Blaenavon ironworks is featured in the following photographs (click on thumbnail to view larger size):






Itinerary
From Newport ...
* from St Woolos Cathedral, Newport we commenced with a visit to
the Ridgeway with its extensive views of the valleys landscape to the north
* we then proceeded to view
Malpas Court, the residence built by Thomas Prothero, agent to the Tredegar Estate and a major protagonist of the Newport Chartists; the building has recently renovated for use as a community facility.
... to the iron districts
* proceeding north via Pontypool, we then entered the iron districts proper - travelling via Varteg - site of the British iron works - to
Blaenavon, through the rugged mining landscape in which iron-stone and coal were extracted through the scouring method, leaving a scarred industrial landscape, featured in the novels of Alexander Cordell, and now forming a part of the Blaenavon World Heritage Landscape.

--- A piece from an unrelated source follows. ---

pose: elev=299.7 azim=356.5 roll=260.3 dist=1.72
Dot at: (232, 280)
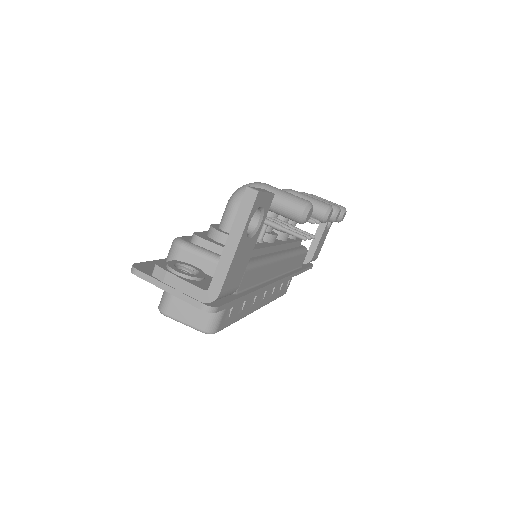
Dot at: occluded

* we enjoyed a full tour of the Blaenavon iron works, appreciating the true scale of the furnaces with a walk around the site; followed by a walk around the town.
*
Tredegar was our next destination - travelling west across the Heads of the Valleys iron townships of Brynmawr, Beaufort and Ebbw Vale. We did not have time for a full visit to the remains of the
SIrhowy ironworks furnace bank. We passed through
Dukestown and the Twyn Star common - site of a major Chartist rally prior to the 4 November march on Newport, when 40,000 people gathered from across the South Wales iron districts, in what was the largest public gathering of the nineteenth century!
* We visited Bedwellty Park, Tredegar and the residence built by iron master Samuel Homfray, who came to the
Tredegar iron works from the Penydarren iron works at Merthyr Tydfil. Homfray, who had married into the family of Lord Tredegar, was a man of formiddable entreprenurship: it was Homfray who employed Trevithick to experiment with steam power in the Penydarren works, out of which came the historic world's first steam locomotive demonstration run along the Penydarren (Merthyr) tramroad; he also developed the Sirhowy tramroad and pioneered the local sale-coal trade; and he planned Tredegar town centre around a circular spatial lay-out, making it the first planned new industrial town in Britain.
* The clebrated Tredegar iron clock was later added as a landmark to The Circle; and it may be claimed that this was an anti-Chartist landmark in its dedication to the Duke of Wellington ( see notes
here).
Chartist meeting at Dukestown - "they were men enough in Dukes Town to take the Charter by force"
"Afterwards saw them at another meeting held ad Dukes Town above Sirhowy - it was after the meeting at the Blackwood - Frost and Jones were both present and addressed the meetings at Dukes Town on the subject of the Charter - they urged the people to obtain the Charter to have it in a quiet way if they could and if they could not have it in a quiet way have it they would - they say they will have it - they told the meeting that they were men enough in Dukes Town to take the Charter by force - there were present at Dukes Town a good many thousand . I know the men had come in every direction to the meeting- I saw them marching in different directions, some from Tredegar, some from Ebbw Vale, some from Blackwood, some from Pontypool, from Merthyr and different other places - the men were going there from all parts- I heard them tell the men to be ready and lend their hands when they were called - this was said by Frost and Jones (...)" | Chartist Trial Records: Examination of Morgan James of Pillgwenlly: see notes
here
... and south through Blackwood - a Chartist armed with a pike and marching en route to Newport.
* heading back south to Newport, we travelled down the Sirhowy valley - noting the coal mining communities en route; the birth place of "the Blackwood Infidel" and Chartist contingent leader Zephaniah Williams at Argoed; and the recent memorialization of Chartism in the new
Blackwood Chartist bridge and sculpture - a Chartist armed with a pike and marching en route to Newport.